Return, word for word, the lines of the items below, starting at the line that contains "How to Style a Table with Vintage" and ending at the line that contains "adrenaline and fun.". Leave the pictures out of your answer.

▶ Records for processing:
<<<<

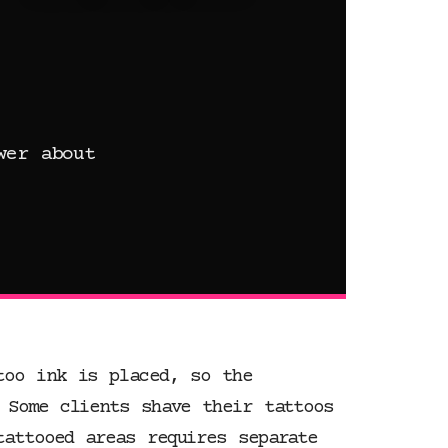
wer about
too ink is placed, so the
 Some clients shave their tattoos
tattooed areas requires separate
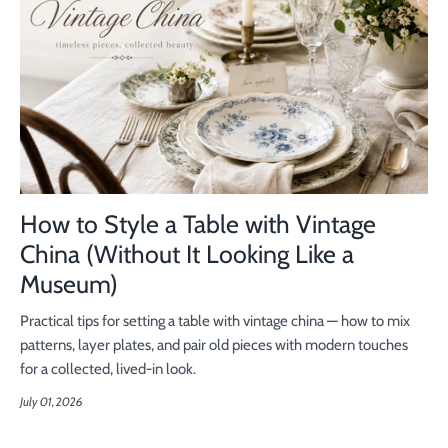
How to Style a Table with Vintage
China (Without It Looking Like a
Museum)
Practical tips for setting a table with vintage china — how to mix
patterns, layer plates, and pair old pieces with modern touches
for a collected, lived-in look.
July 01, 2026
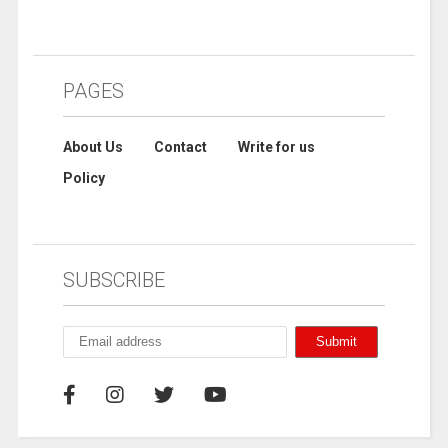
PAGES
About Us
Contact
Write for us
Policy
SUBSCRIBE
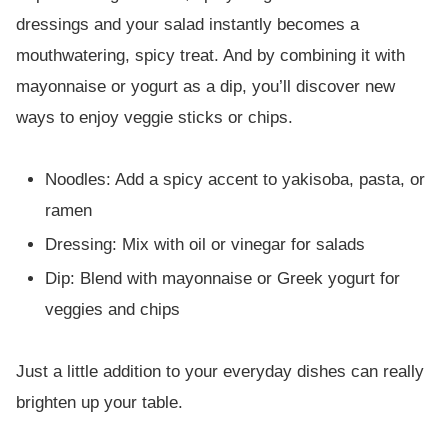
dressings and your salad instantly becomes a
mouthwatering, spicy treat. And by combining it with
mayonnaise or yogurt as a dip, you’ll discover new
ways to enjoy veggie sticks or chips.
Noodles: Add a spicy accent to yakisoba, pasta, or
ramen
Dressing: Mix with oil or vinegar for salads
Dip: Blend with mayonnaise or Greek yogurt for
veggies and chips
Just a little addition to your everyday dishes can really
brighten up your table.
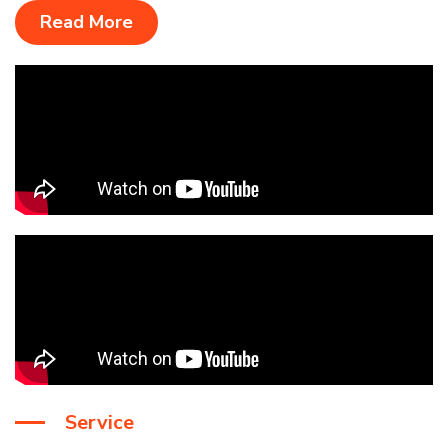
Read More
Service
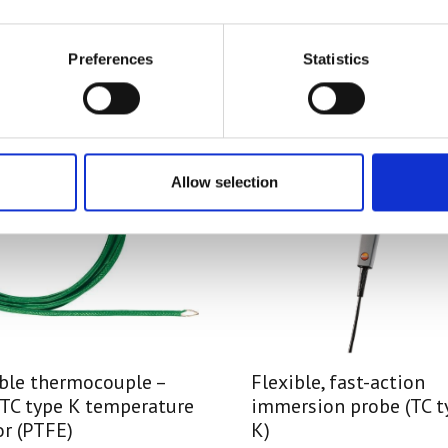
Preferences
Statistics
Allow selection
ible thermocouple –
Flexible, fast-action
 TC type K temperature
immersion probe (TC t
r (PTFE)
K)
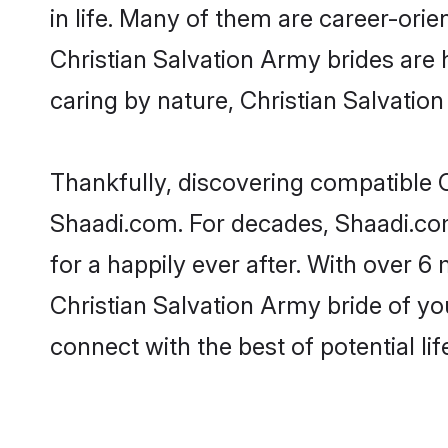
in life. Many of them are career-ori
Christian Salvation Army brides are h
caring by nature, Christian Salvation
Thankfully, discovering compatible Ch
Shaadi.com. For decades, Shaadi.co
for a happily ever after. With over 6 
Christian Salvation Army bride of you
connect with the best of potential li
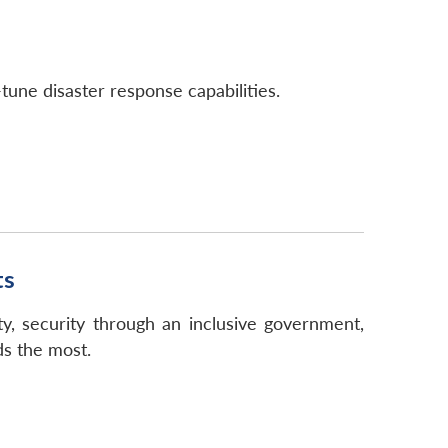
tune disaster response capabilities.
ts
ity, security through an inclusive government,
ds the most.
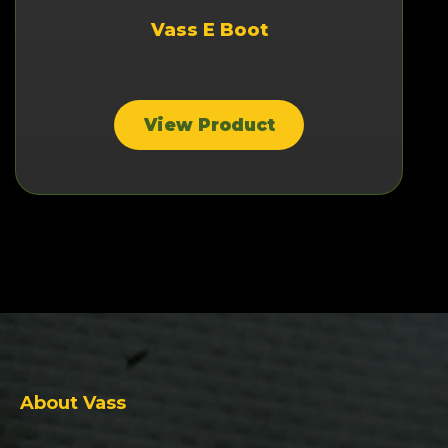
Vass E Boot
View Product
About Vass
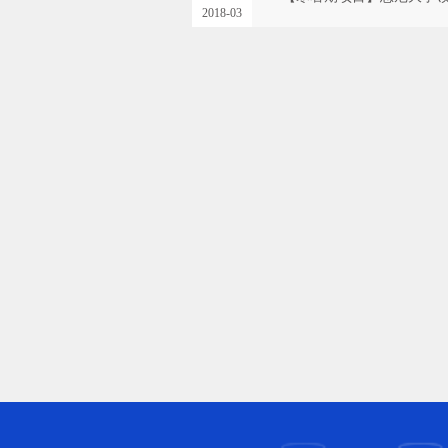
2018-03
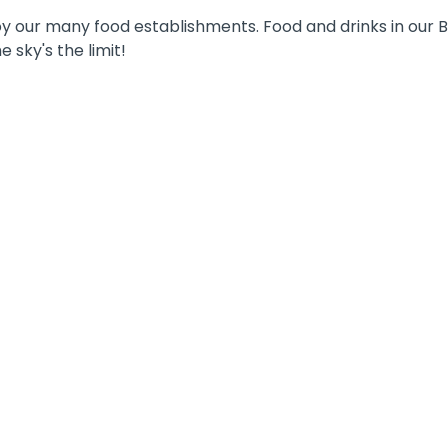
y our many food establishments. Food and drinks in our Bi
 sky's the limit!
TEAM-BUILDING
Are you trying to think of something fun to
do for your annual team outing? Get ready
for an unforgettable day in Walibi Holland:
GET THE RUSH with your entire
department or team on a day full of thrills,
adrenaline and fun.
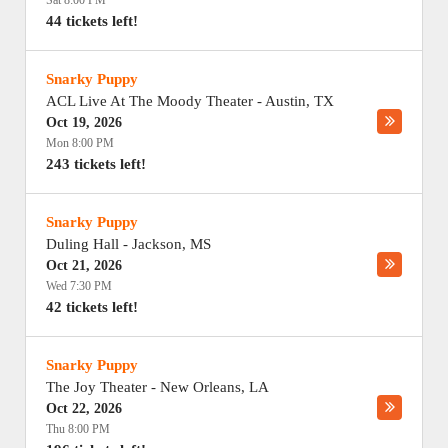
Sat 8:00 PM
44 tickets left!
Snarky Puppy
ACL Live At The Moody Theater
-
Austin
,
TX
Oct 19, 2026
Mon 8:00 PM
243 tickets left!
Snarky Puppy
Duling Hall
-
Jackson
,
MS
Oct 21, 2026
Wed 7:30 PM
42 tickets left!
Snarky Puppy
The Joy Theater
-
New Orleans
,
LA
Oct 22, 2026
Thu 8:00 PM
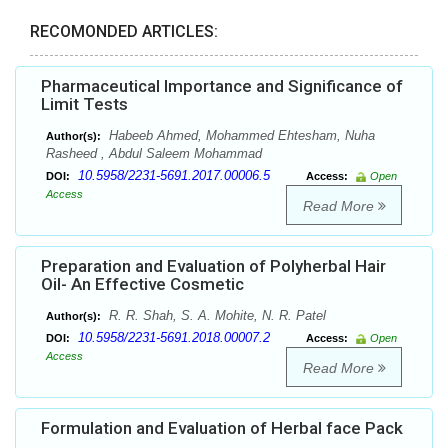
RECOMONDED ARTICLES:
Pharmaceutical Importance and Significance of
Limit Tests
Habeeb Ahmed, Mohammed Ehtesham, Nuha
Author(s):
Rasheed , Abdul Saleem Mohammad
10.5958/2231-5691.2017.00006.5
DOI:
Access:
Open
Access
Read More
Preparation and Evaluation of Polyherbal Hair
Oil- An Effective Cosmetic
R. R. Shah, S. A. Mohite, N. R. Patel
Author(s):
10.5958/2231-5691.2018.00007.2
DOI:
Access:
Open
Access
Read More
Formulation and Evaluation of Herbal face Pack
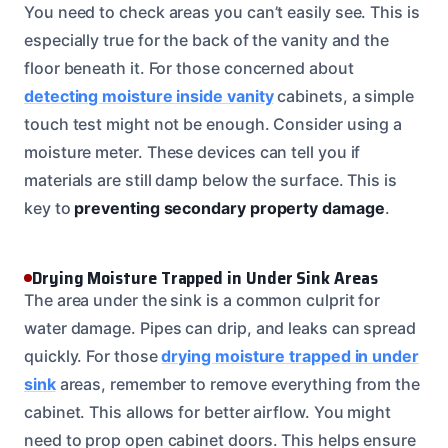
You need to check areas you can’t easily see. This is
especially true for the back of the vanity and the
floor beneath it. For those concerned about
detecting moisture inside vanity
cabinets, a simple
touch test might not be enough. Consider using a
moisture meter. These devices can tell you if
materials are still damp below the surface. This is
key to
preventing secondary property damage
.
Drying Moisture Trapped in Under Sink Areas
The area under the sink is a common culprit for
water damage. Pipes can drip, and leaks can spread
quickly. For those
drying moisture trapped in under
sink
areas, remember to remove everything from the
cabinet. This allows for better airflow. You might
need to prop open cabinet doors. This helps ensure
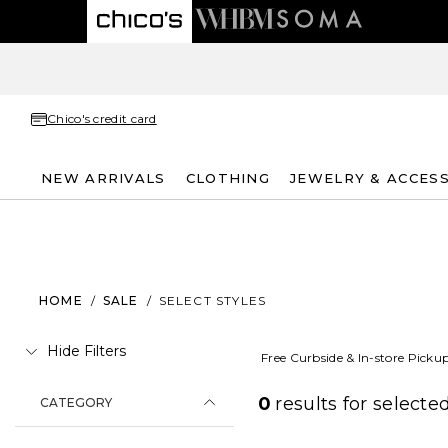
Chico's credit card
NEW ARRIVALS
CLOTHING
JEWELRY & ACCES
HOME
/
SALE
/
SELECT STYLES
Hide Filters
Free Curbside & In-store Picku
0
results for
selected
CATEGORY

>>>>
<<<<

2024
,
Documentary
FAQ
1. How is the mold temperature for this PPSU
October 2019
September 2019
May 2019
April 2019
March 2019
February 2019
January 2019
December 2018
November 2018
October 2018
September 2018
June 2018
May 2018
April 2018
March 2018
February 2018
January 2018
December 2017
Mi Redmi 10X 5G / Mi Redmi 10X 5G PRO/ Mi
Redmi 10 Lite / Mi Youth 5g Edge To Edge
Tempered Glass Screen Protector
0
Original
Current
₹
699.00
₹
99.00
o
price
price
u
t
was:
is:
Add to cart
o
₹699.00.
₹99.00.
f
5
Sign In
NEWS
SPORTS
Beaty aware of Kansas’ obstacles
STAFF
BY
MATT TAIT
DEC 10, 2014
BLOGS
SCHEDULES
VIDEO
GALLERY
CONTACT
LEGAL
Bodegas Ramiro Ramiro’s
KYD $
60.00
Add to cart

>>>>

▶ Problem solution:
How to Style a Table with Vintage
China (Without It Looking Like a
Museum)
Practical tips for setting a table with vintage china — how to mix
patterns, layer plates, and pair old pieces with modern touches
for a collected, lived-in look.
July 01, 2026
PAGES
About Us
Contact
Write for us
Policy
SUBSCRIBE
dressings and your salad instantly becomes a
mouthwatering, spicy treat. And by combining it with
mayonnaise or yogurt as a dip, you’ll discover new
ways to enjoy veggie sticks or chips.
Noodles: Add a spicy accent to yakisoba, pasta, or
ramen
Dressing: Mix with oil or vinegar for salads
Dip: Blend with mayonnaise or Greek yogurt for
veggies and chips
Just a little addition to your everyday dishes can really
brighten up your table.
Read More
Service
Preferences
Statistics
Allow selection
ible thermocouple –
Flexible, fast-action
 TC type K temperature
immersion probe (TC t
r (PTFE)
K)
in life. Many of them are career-ori
Christian Salvation Army brides are h
caring by nature, Christian Salvation
Thankfully, discovering compatible Ch
Shaadi.com. For decades, Shaadi.co
for a happily ever after. With over 6 
Christian Salvation Army bride of you
connect with the best of potential li
tune disaster response capabilities.
ts
ity, security through an inclusive government,
ds the most.
Vass E Boot
View Product
About Vass
2018-03
y our many food establishments. Food and drinks in our Bi
 sky's the limit!
TEAM-BUILDING
Are you trying to think of something fun to
do for your annual team outing? Get ready
for an unforgettable day in Walibi Holland:
GET THE RUSH with your entire
department or team on a day full of thrills,
adrenaline and fun.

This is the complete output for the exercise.